Por Ignacio Castro Rey
"Badi,
a despecho de sus magras remuneraciones, era un pobre diablo famélico, en
eterna lucha con esa miseria característica que acompaña a menudo a los poetas
como una maldición especial, y que ningún salario ni ninguna recompensa logran
eliminar". Un puente sobre el Drina
(p. 97)*.
La
estatura literaria y poética de Ivo Andrić se mide no tanto por la forma
magistral de narrar la enorme épica de una multitud durante cuatro siglos, y
algunos sucesos históricos que conmovieron al mundo, cuanto por el modo de
acercarse a mil situaciones donde no ocurre absolutamente nada. Es esta
precisión poética para acercarse y narrar un tiempo detenido, y el pulso de una
existencia cualquiera, lo que hace de su novela una obra absolutamente moderna.
Cada
superficie, cada historia, rostro y situación son una oportunidad y un puente
que abre el pasaje hacia otra posibilidad. La novela de Ivo Andrić no es
exactamente monumental. Tampoco es una larga crónica de Visegrad y Bosnia,
entre los siglos XVI y principios del XX, tal como suele resumir alguna
contraportada. En ella no se trata tanto de una "suma de pequeñas
historias particulares" que dan lugar a la saga de un pueblo, esa
comunidad de comunidades que habitan en la antigua Yugoslavia, como tal vez de
lo contrario. Es posible que el autor nos quiera contar la historia universal
que se encierra en cada ser humano, en una vida corriente y a la vez
misteriosa. El narrador está ahí para contar aquello que no puede tener
testigos, lo que sólo sabe un puente de piedra muda. Es otra vez la magia de la
literatura, rozando -no podía ser menos- algunas las prohibiciones.

▸ **Instrucción dada 1**: Transcribe sin cambios el pasaje del extracto sobre la novela de Ivo Andrić que va desde "Por Ignacio Castro" hasta "obra absolutamente moderna.", ambos incluidos.
El extracto y los registros no guardan ninguna relación entre sí.

▸ **Datos de origen**:

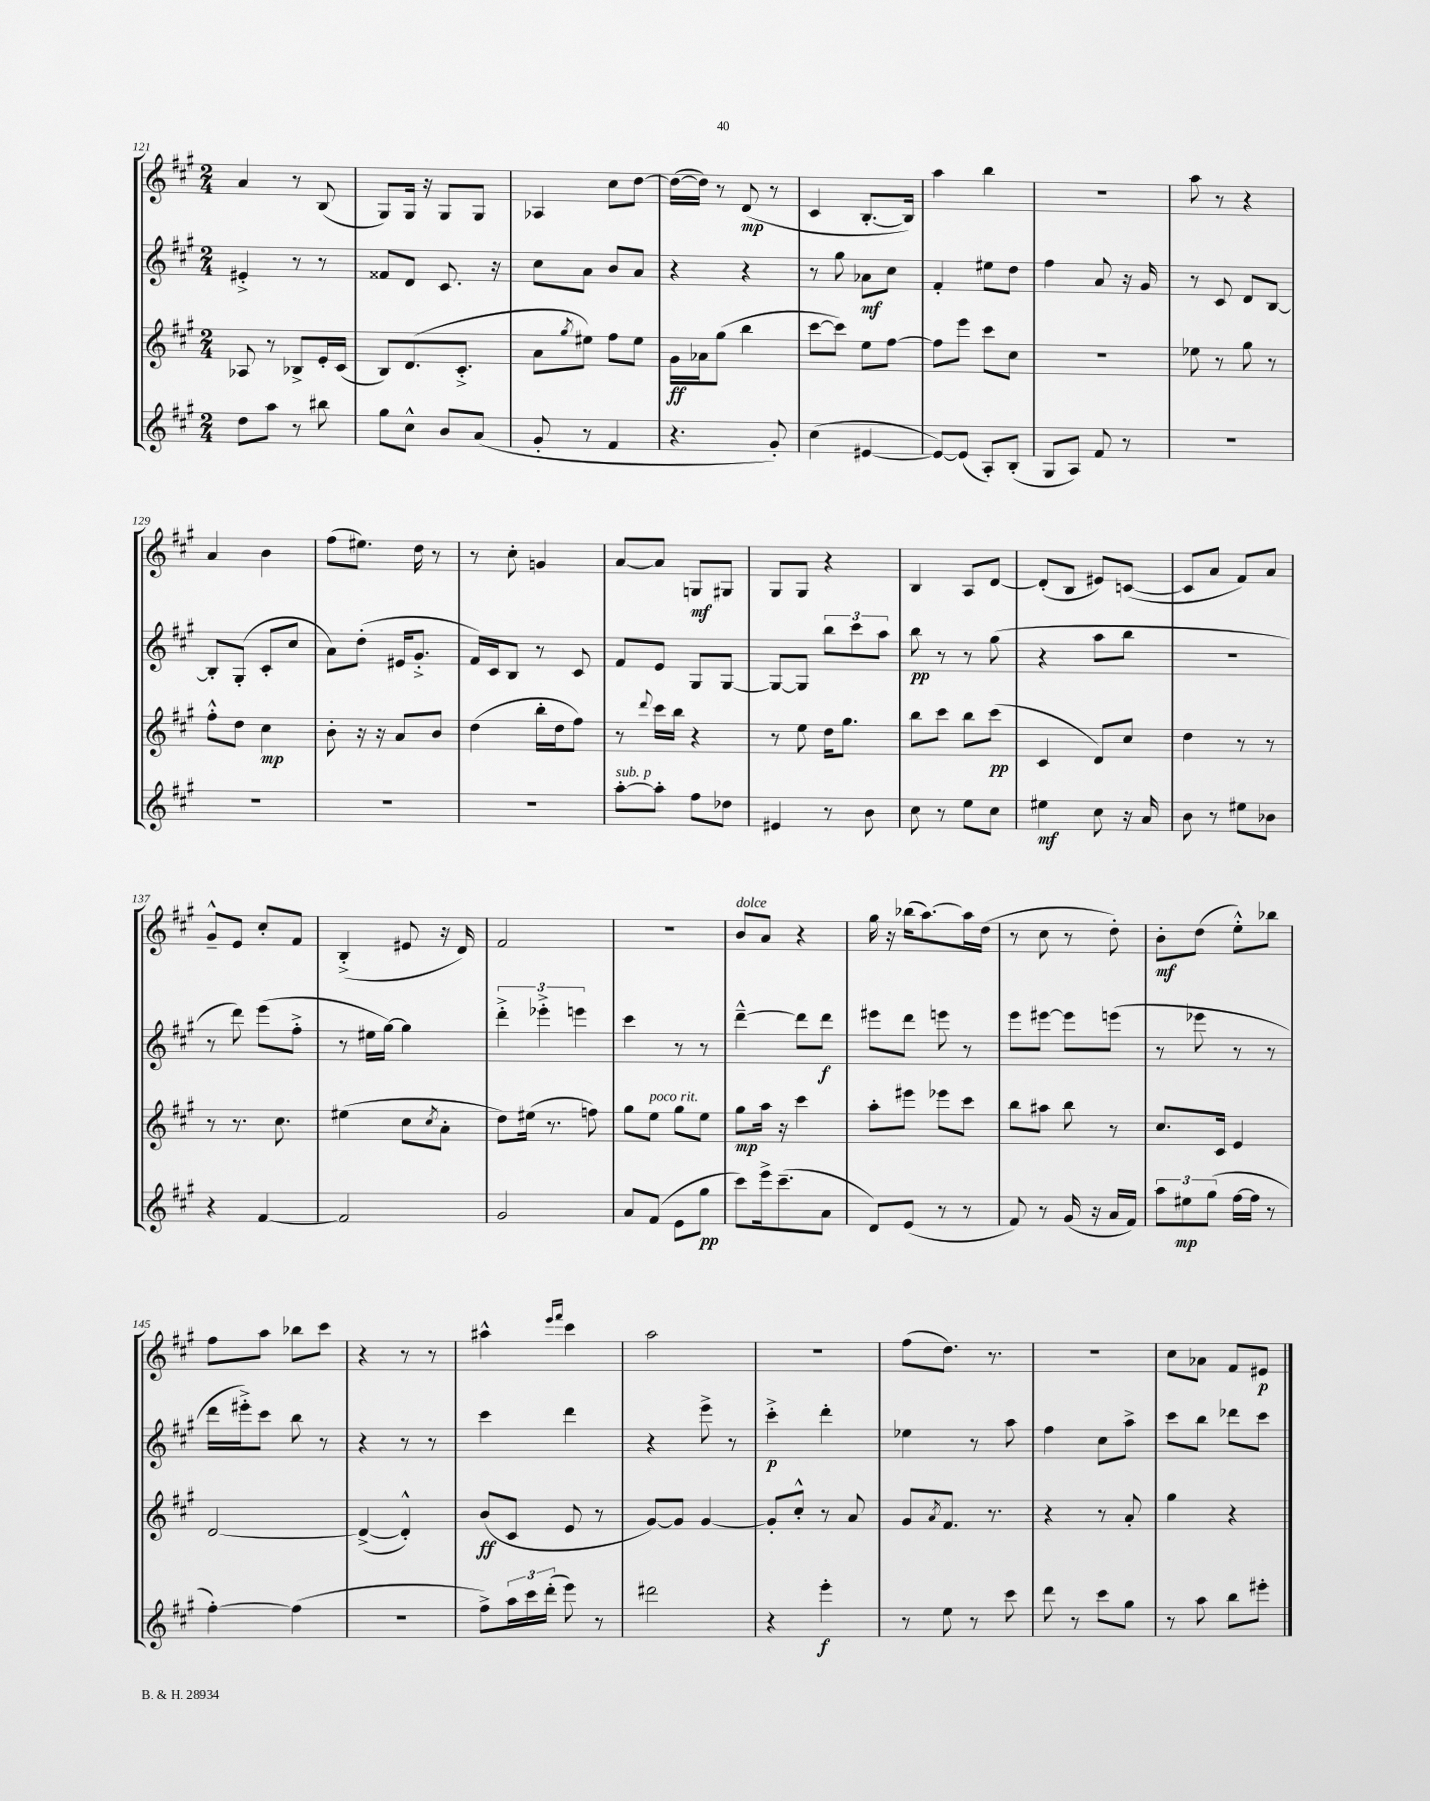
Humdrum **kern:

==

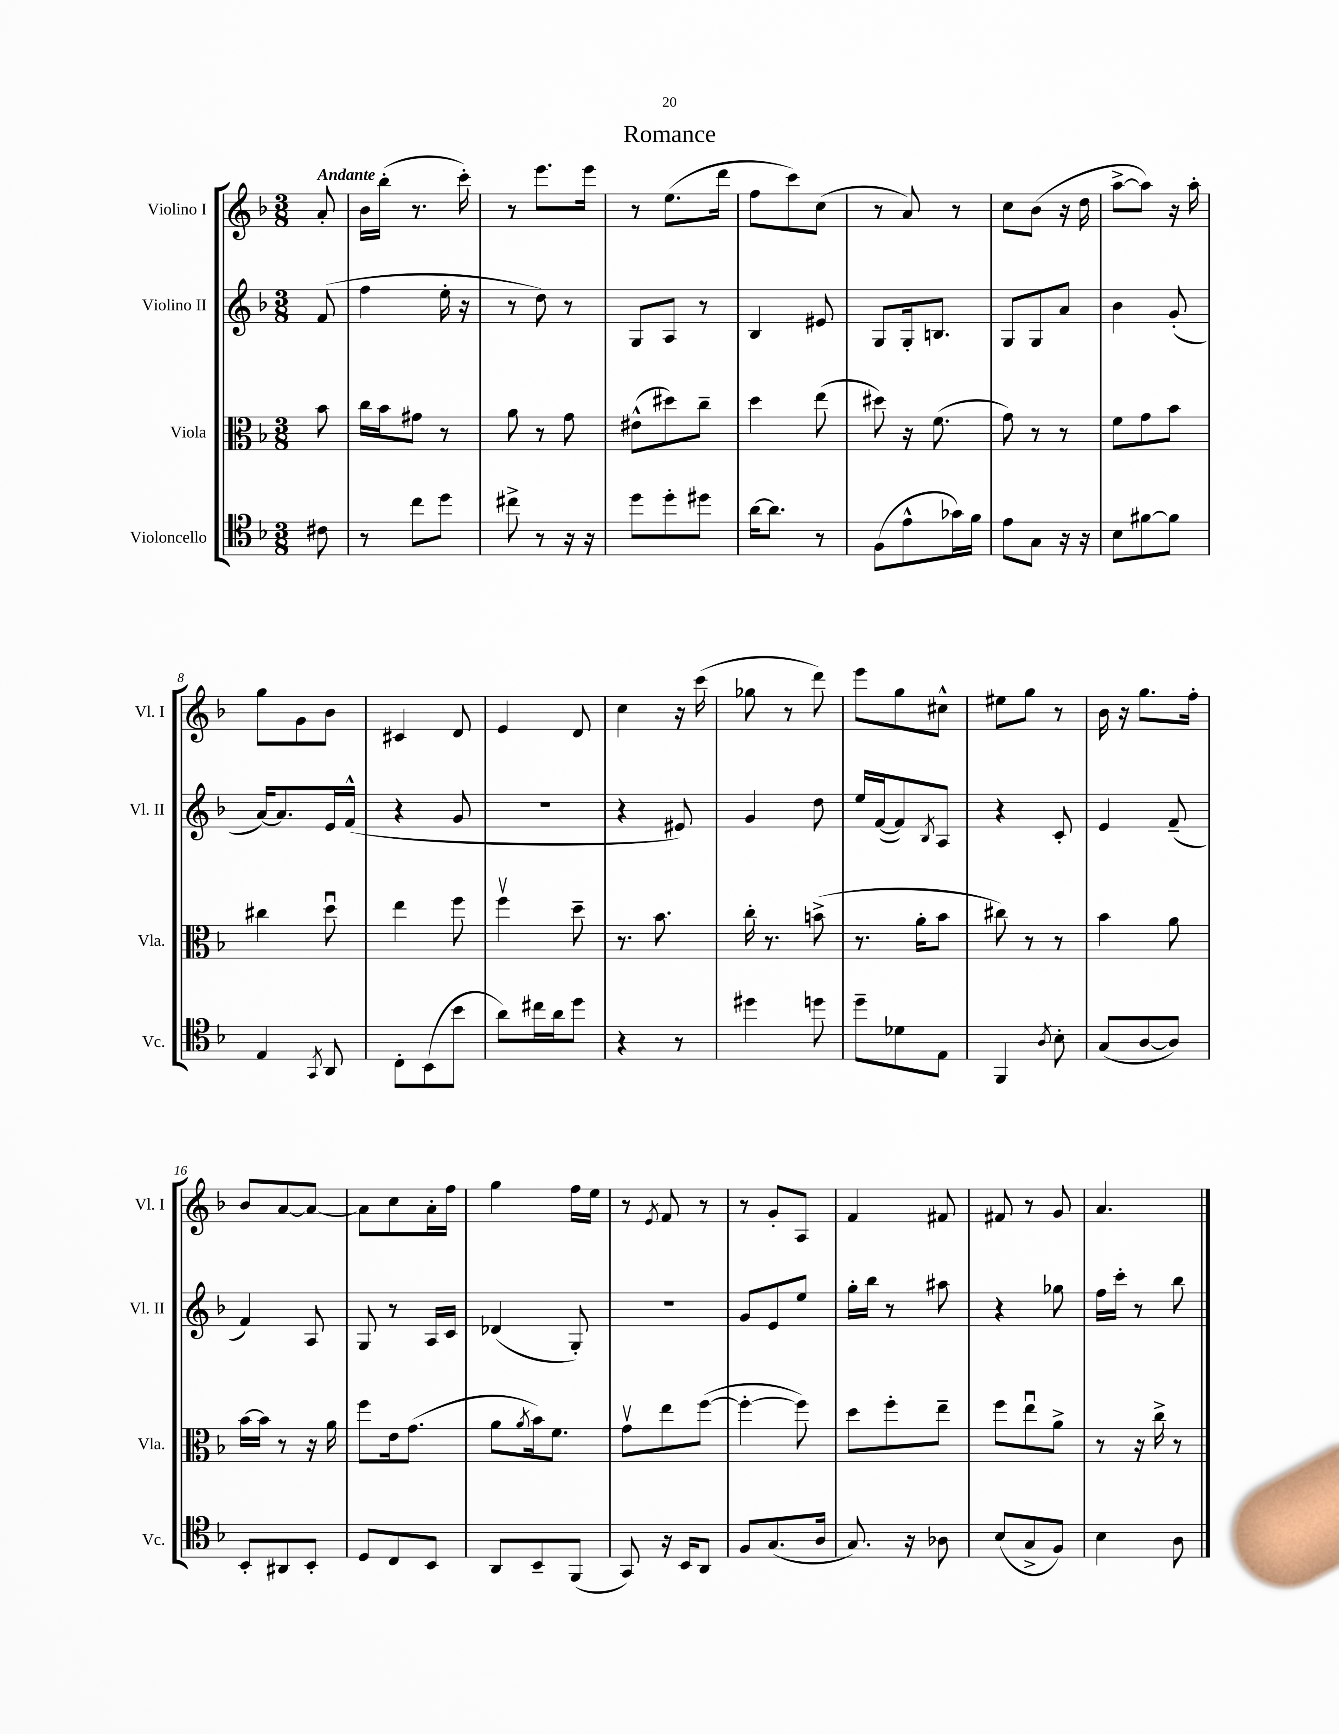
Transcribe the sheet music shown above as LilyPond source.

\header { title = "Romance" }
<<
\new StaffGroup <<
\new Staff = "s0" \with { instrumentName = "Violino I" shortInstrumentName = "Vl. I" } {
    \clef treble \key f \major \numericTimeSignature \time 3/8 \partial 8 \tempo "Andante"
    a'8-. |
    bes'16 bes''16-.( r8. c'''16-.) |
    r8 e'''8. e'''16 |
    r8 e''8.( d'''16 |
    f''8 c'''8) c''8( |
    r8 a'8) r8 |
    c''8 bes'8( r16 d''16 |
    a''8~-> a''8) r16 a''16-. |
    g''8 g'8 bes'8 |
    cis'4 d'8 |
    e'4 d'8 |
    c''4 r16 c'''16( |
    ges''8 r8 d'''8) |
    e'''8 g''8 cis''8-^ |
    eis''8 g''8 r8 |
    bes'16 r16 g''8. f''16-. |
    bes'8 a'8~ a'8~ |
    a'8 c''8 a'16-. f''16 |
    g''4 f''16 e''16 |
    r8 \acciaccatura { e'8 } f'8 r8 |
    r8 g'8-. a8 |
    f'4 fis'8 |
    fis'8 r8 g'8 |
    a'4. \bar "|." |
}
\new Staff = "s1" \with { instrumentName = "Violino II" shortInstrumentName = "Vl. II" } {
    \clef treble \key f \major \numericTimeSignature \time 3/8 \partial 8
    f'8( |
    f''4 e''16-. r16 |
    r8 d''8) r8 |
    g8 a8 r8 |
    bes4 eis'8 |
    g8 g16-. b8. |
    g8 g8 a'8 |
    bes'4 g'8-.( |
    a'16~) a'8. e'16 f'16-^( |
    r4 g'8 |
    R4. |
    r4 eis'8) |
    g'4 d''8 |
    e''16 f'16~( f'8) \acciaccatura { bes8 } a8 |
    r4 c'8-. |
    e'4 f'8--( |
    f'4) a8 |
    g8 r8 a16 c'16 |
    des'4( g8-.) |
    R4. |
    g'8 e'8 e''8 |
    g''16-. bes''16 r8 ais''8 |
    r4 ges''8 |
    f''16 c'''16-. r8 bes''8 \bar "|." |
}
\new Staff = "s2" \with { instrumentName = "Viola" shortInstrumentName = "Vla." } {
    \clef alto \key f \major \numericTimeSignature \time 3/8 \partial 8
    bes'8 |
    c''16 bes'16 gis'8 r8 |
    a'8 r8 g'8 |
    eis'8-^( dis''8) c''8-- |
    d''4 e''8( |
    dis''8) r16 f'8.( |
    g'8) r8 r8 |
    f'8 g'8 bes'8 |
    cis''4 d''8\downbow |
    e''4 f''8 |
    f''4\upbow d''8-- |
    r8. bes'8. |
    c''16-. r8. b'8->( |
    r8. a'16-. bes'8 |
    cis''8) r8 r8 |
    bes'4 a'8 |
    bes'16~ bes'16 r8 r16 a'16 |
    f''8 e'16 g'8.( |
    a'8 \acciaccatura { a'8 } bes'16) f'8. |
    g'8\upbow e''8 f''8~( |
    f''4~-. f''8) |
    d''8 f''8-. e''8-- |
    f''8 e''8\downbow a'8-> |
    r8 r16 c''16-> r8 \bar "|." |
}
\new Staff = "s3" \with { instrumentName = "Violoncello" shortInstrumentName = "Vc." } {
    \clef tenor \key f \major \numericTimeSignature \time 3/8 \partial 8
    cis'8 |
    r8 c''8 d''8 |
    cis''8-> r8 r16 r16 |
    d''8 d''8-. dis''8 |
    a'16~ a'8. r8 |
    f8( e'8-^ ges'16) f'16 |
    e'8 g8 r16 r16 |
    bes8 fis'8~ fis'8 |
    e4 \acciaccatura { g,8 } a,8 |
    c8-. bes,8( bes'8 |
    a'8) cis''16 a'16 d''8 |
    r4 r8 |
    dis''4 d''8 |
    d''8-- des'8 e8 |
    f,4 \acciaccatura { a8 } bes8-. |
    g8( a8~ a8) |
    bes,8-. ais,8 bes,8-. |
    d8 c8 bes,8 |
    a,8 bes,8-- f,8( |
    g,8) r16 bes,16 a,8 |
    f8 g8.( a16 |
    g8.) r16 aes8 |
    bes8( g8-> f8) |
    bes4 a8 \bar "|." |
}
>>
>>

▸ **Instrucción dada 2**: Reúne todas las líneas de los registros que contengan la palabra "instrumentName", distinguiendo entre mayúsculas y minúsculas.

▸ **Solución 1**:
Por Ignacio Castro Rey
"Badi,
a despecho de sus magras remuneraciones, era un pobre diablo famélico, en
eterna lucha con esa miseria característica que acompaña a menudo a los poetas
como una maldición especial, y que ningún salario ni ninguna recompensa logran
eliminar". Un puente sobre el Drina
(p. 97)*.
La
estatura literaria y poética de Ivo Andrić se mide no tanto por la forma
magistral de narrar la enorme épica de una multitud durante cuatro siglos, y
algunos sucesos históricos que conmovieron al mundo, cuanto por el modo de
acercarse a mil situaciones donde no ocurre absolutamente nada. Es esta
precisión poética para acercarse y narrar un tiempo detenido, y el pulso de una
existencia cualquiera, lo que hace de su novela una obra absolutamente moderna.

▸ **Solución 2**:
\new Staff = "s0" \with { instrumentName = "Violino I" shortInstrumentName = "Vl. I" } {
\new Staff = "s1" \with { instrumentName = "Violino II" shortInstrumentName = "Vl. II" } {
\new Staff = "s2" \with { instrumentName = "Viola" shortInstrumentName = "Vla." } {
\new Staff = "s3" \with { instrumentName = "Violoncello" shortInstrumentName = "Vc." } {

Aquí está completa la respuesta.